221933 An analysis of marginalization, substance abuse and longitudinal service use among homeless adults using a Bayesian framework

Monday, November 8, 2010 : 9:30 AM - 9:45 AM

Ben Alexander-Eitzman, MSW, LCSW, PhD , Department of Social Work, Appalachian State University, Boone, NC
Carol North, MD, MPE , Department of Psychiatry, University of Texas Southwestern Medical Center, Dallas, TX
David Pollio, PhD , School of Social Work, University of Alabama, Tuscaloosa, AL
Background: This NIDA funded study examined the complex longitudinal relationships between housing status, substance abuse, and service use among 400 homeless adults. The primary aim was to better understand how urban homeless adults engage in emergency and routine services based on changing indicators of marginalization, substance abuse, and housing status. Methods: Survey data from three interviews was matched with administrative service data collected from local and regional health, mental health, housing, and substance abuse service providers. To explore the proposed relationships and accurately account for high levels of over dispersion and zero inflation in the service count data, a flexible Bayesian framework was adopted, using a zero inflated Poisson Gamma model structure. Results: Key findings include consistent relationships between living on the streets, alcohol use, and increased marginalization, notably legal problems, shadow work, and victimization. The prevailing assumption that more marginalized individuals (legally, socially, and economically) would use more emergency services was not supported. Living on the streets and engaging in shadow work together predicted lower levels of both routine and emergency types of service use. In a similar manner, social isolation (i.e. not being able to count on family for help) predicted lower rates of routine service use. Discussion: These results underscore the importance of addressing legal problems, economic, and safety issues at a community level for homeless adults rather than simply focusing on adding more service options. Additional results and implications are discussed as are the benefits of Bayesian modeling strategies in exploring complex social problems.

Learning Areas:
Biostatistics, economics
Other professions or practice related to public health
Program planning
Social and behavioral sciences

Learning Objectives:
1. Describe how Bayesian statistical methods can be effectively used to analyze complex social problems and address non-normal data distributional assumptions. 2. Assess the influence of economic, social, and legal marginalization on emergency and routine service use over time.

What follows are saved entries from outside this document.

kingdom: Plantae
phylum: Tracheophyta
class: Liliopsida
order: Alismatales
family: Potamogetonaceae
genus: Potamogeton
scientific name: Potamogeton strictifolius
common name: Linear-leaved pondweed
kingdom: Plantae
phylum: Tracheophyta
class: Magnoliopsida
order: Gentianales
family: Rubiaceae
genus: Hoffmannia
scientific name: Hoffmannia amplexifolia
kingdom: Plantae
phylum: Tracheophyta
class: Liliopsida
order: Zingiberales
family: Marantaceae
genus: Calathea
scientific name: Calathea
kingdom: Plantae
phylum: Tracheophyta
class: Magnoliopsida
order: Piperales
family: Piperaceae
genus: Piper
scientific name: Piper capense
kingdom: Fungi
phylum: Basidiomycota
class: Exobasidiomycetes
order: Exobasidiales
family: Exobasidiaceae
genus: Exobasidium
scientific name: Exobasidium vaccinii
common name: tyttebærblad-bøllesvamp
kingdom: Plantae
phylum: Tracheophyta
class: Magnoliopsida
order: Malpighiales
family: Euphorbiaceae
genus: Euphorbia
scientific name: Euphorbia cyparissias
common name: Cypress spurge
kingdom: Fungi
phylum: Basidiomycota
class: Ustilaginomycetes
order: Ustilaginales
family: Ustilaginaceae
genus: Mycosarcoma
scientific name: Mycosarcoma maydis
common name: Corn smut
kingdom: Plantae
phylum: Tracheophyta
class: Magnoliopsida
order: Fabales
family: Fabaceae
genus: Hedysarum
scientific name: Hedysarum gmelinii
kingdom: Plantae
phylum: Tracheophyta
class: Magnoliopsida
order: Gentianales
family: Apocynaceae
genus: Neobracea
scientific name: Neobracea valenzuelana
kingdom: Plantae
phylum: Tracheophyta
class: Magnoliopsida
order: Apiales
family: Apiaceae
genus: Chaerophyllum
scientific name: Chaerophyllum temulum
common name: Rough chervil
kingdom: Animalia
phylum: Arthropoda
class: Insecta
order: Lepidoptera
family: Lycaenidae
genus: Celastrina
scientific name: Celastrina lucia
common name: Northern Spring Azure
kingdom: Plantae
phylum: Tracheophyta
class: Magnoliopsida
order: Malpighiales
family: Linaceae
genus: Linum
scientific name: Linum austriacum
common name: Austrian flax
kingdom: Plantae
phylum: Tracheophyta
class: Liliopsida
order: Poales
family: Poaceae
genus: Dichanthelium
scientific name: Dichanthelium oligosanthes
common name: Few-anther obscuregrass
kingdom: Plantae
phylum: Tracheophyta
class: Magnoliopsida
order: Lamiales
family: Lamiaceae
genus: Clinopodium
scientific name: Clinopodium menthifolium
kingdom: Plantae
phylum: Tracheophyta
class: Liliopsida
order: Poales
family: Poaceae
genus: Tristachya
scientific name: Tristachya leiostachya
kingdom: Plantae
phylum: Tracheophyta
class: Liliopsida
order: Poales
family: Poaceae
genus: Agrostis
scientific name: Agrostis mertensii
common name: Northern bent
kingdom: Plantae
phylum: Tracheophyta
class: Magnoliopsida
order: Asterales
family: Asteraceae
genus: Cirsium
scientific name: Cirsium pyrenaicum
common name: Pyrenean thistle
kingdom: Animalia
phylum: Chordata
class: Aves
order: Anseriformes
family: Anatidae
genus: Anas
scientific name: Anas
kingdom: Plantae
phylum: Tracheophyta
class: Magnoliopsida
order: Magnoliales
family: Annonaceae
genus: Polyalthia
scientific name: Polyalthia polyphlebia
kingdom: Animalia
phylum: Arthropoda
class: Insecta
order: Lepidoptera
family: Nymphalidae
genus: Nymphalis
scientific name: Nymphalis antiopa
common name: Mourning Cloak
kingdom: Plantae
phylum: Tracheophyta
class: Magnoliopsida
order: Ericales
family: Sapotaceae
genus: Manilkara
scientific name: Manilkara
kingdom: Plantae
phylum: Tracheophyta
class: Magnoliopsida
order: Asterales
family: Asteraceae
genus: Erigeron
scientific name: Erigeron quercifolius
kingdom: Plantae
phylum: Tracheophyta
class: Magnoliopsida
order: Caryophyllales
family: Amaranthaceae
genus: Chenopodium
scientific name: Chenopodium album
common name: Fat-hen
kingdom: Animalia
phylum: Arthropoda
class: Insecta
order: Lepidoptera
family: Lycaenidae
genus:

Keywords: Homelessness, Statistics

Presenting author's disclosure statement:

Qualified on the content I am responsible for because: I am an assistant professor in social work and have 10 years of experience working with homeless, substance using adults in health and mental health service settings.
Any relevant financial relationships? No

I agree to comply with the American Public Health Association Conflict of Interest and Commercial Support Guidelines, and to disclose to the participants any off-label or experimental uses of a commercial product or service discussed in my presentation.